TO DO: How does the passage on intracranial atherosclerosis read, starting at "ICAS has traditionally" and ending at "subsequent ischemic events.", once you substitute "endothelial shear stress" for "wall shear stress" throughout?

TEXT SEGMENT:
Another key anatomical distinction of intracranial arteries is their direct association with perforating branches, a characteristic not commonly seen in extracranial vessels. These small perforators, which arise directly from major intracranial arteries such as the middle cerebral artery (MCA), basilar artery (BA), and vertebral artery, supply deep brain regions including the basal ganglia, thalamus, and brainstem—sites commonly affected by lacunar infarction or intracerebral hemorrhage [4]. Because these perforators originate from atherosclerotic segments, they are especially susceptible to occlusion by mechanisms such as branch atheromatous disease, where plaque extension or microthrombus formation at the branch origin can precipitate lacunar infarctions [5]. This feature contributes to the broader spectrum of stroke mechanisms seen in intracranial atherosclerosis, including not only artery-to-artery embolism, but also perforator infarction, which is a less common pattern in extracranial disease.
Given these anatomical and physiological differences, the development and clinical manifestations of atherosclerosis in intracranial arteries diverge significantly from those in extracranial vessels. These distinctions impact stroke mechanisms—ranging from large-vessel occlusion to perforator infarction—and necessitate tailored approaches for both diagnosis and management. In this review, we discuss how the unique structural characteristics of intracranial arteries contribute to the pathogenesis of ICAS and its varied stroke mechanisms. We also examine how these differences inform modern imaging strategies, particularly high-resolution vessel wall imaging, and influence therapeutic decision-making, including antithrombotic therapy and risk factor management.
ICAS has traditionally been considered a condition predominantly driven by systemic vascular risk factors such as hypertension, diabetes mellitus, dyslipidemia, and metabolic syndrome. Early studies underscored the significance of metabolic syndrome in the development and progression of ICAS, highlighting how systemic metabolic disturbances can impact intracranial vascular pathology [6]. However, emerging evidence suggests that local hemodynamic forces—particularly wall shear stress (WSS)— play a critical role in determining plaque initiation, distribution, and vulnerability within intracranial arteries. Research increasingly focuses on these biomechanical influences, showing that regions exposed to low and oscillatory WSS are especially prone to plaque accumulation and subsequent ischemic events.
Anatomically, ICAS frequently originates in the mid-segments of intracranial arteries. For example, the curvature of the MCA as viewed from the anterior perspective significantly affects plaque distribution: U-shaped MCAs are more likely to develop atherosclerosis along the superior wall, while inverted U-shaped MCAs tend to accumulate plaque along the inferior wall [7]. Studies comparing vascular geometry reveal that patients with ICAS exhibit greater MCA tortuosity than those with extracranial atherosclerosis [8]. In the BA, atherosclerosis often initiates at the posterior wall near the vertebrobasilar junction, advancing laterally as vessel curvature increases with age [9]. The anatomical and hemodynamic determinants of pontine infarction sites also reflect these patterns. Lower pontine infarctions are frequently linked to atherosclerosis at the vertebrobasilar junction, likely influenced by the angle between the vertebral arteries and the BA, as well as turbulent blood flow at this confluence [10]. In contrast, upper pontine infarctions are more commonly attributed to intrinsic small vessel disease, as the distal BA experiences more stable, laminar flow. Mid-pontine infarctions often result from lateral wall plaques, leading to either short or long circumferential artery infarctions; here, the lateral angulation of the BA plays a role in plaque development along its lateral wall.

AVAILABLE DATA:

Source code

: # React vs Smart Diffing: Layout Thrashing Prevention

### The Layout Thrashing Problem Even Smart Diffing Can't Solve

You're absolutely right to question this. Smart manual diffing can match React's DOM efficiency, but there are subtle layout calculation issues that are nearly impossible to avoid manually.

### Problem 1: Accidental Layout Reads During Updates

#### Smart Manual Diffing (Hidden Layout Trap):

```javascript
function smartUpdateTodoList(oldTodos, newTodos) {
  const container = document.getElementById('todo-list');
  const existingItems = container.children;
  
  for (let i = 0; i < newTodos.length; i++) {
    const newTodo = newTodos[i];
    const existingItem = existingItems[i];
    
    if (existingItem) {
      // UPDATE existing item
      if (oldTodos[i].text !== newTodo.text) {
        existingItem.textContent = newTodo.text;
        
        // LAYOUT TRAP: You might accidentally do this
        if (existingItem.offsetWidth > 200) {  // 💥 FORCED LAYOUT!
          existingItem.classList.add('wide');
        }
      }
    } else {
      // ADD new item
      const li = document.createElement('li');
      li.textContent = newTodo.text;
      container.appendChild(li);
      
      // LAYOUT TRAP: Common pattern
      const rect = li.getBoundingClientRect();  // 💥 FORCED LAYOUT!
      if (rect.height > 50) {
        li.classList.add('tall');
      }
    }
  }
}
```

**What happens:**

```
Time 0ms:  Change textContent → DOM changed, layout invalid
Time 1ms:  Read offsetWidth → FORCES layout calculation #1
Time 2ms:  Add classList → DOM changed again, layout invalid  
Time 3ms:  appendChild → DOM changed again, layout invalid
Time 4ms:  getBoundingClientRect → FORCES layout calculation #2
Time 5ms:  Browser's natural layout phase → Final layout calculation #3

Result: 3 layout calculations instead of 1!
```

ANSWER BOX:
ICAS has traditionally been considered a condition predominantly driven by systemic vascular risk factors such as hypertension, diabetes mellitus, dyslipidemia, and metabolic syndrome. Early studies underscored the significance of metabolic syndrome in the development and progression of ICAS, highlighting how systemic metabolic disturbances can impact intracranial vascular pathology [6]. However, emerging evidence suggests that local hemodynamic forces—particularly endothelial shear stress (WSS)— play a critical role in determining plaque initiation, distribution, and vulnerability within intracranial arteries. Research increasingly focuses on these biomechanical influences, showing that regions exposed to low and oscillatory WSS are especially prone to plaque accumulation and subsequent ischemic events.